Who Am I Voting For? Justice and Life

Who Am I Voting For? Justice and Life October 31, 2012

He has told you, O man, what is good; and what does the LORD require of you but to do justice, and to love kindness, and to walk humbly with your God? (Micah 6:8)

Religion that is pure and undefiled before God, the Father, is this: to visit orphans and widows in their affliction, and to keep oneself unstained from the world (James 1:27).

There has been a great deal of discussion about what, and who, to vote for as an evangelical in this political season.  I’ve written already on both candidates for Christianity Today and have outlined my general take on President Obama’s theology and Mitt Romney’s Mormonism.

Evangelicals are heatedly debating so-called “single-issue” voting.  This is an unfortunate phrase, in my view.  Though its users often don’t intend this consequence, it can sound to some like only one issue–abortion–matters.  Speaking personally, that’s just not true.  Lots of issues matter.  It can sound unreasonable that I would stop my ears at all but one issue.  Again, that’s not what many advocates of “single-issue” voting mean.  But that’s how they can be heard.

I don’t know what the exact term could be, but there should be some way to describe this hierarchical approach to political engagement.  “Pinnacle voting?”  I don’t know if that works either.  I do know this: Scripture often seems to boil all its concerns to a single idea upon which believers are called to act.  You see that in the two texts I quoted above.  The Yahweh-followers of Micah’s day were called to “do justice” and “love kindness” just as James called pilgrims of the dispersion to care for “widows and orphans in their affliction” and pursue holiness.

Whatever you call it, this is “pinnacle” or “hierarchical” ethics.  In other words, all your theology, all your love of the gospel, should in this particular moment bear down on your actions in this particular way.  Justice must be done; the weak and marginalized must be cared for.  Your Trinitarian theology, your Christic worship, your love of God’s providential care, all of it is comes crashing down to bear on your ethical life here.  Do justice.  Love orphans.  Care for widows.

You could miss the import of that, I think.  It could sound like Scripture is saying, “Merely perform this certain act, and God will be pleased with you.”  In reality, this injunction is much richer and fuller, comprehending–I would argue–all your theological and spiritual convictions.  This is where the rubber meets the road.  If you love God, if you worship Christ, if you are truly interested in advancing the reign and rule of the Lord over all the earth, then you will show this belief by contending for the weak.
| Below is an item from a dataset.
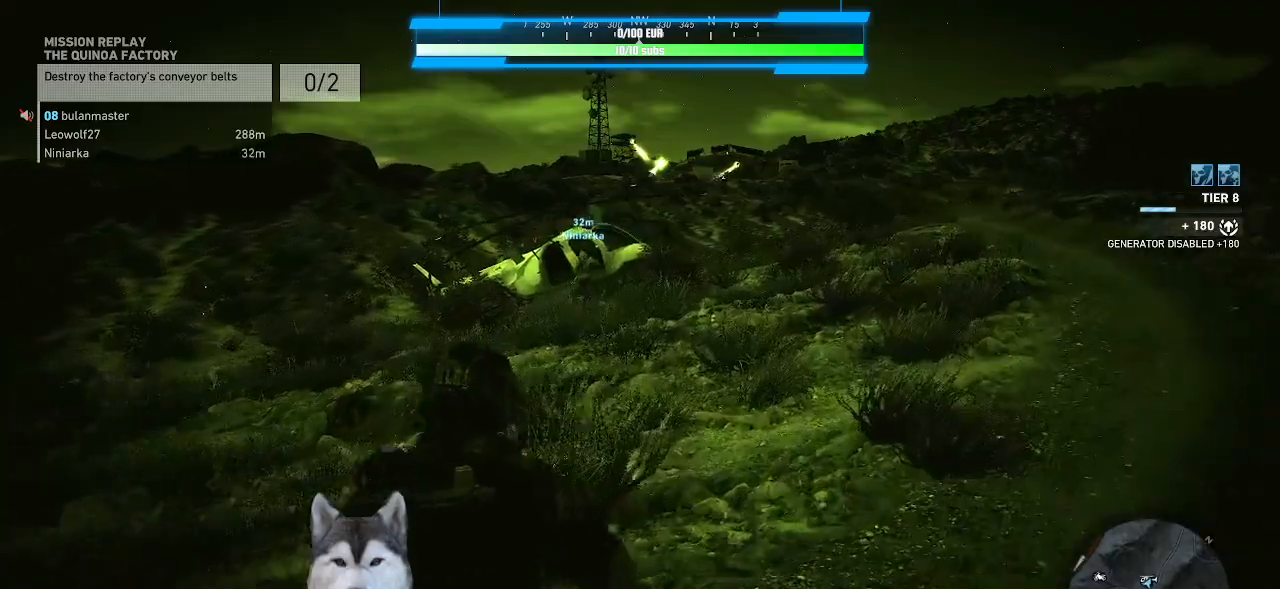
{"keys": ["w"], "mouse": [], "mouse_move": "still", "events": [[467, "d", "up"]]}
What does all this mean for this election?  It means that evangelicals are called to love justice and care for orphans.  How do we carry this out in a uniquely political moment?  Vote for pro-life candidates, whether on the federal or local level.  Do we act in this way because only one issue matters?  No.  We act in this way because this is the issue that comprehends our entire program.  In the care of the weakest, the voiceless, we display the heart of our entire theological and political program.  We so care for life that we will prioritize the area where it is most threatened.

Abortion is not an isolated issue.  It is the outworking of a worldview that is oppositionally grounded from the Bible.  It is anti-God.  It speaks a lie to the world, that God does not love life, and does not want to create life.  It lies about the image of God, teaching that God does not imbue every life with dignity.  It lies about the gospel, because its philosophical grounding is that there is no hope for this particular infant, this baby.  In reality, the gospel is the hope of every person.

Abortion is not simply a position, then.  It is a whole worldview in summary form.  It is the irrational love of death of sinful man.  God creates; man destroys.  God gives dignity; man denies it.  God gives hope; man snatches it away, insisting there is no such thing.  Abortion is nihilism in political form, theology disguised as a view.  Accordingly, to be pro-life–and to vote based on a holistic love for God and for life–is to act upon an entire worldview, whether we are fully conscious of it or not.

This is why I practice “single-issue” voting but don’t like the term.  Holistic-issue voting, perhaps; pinnacle voting, maybe.  I don’t know.  Whatever the term one uses, Christians vote along pro-life grounds because we see abortion as the terminus ad quem of a theology of death.  Loving life, caring for orphans from the most profound sense of gospel love, is not a possible option, then, but is the end-point of a theology of life.

This conviction cannot only mean that we act in pro-life ways on behalf of babies in the womb, though.  It means that we must be holistically pro-life.  We must support traditional families, encourage couples to marry and stay married, and to work hard.  We should seek to create an economic climate that allows families to find work, knowing that abortion rates can in many cases be connected to financial hardship.  We should support a very healthy sector for social organizations like churches and non-profits that come alongside the suffering and aid them, in much the way that Christians did in the nineteenth century.  This century is not called the “benevolent empire” for nothing, right?

I will be voting in this election for candidates that best adhere to the kind of philosophy I’ve sketched out here–not because only one issue matters.  Because in one issue, we see a whole social philosophy encapsulated.  I oppose the theology of death that has found a major foothold in America.  I want to promote a theology of life, recognizing that others will be involved in the pro-life cause who do not hold my explicit convictions.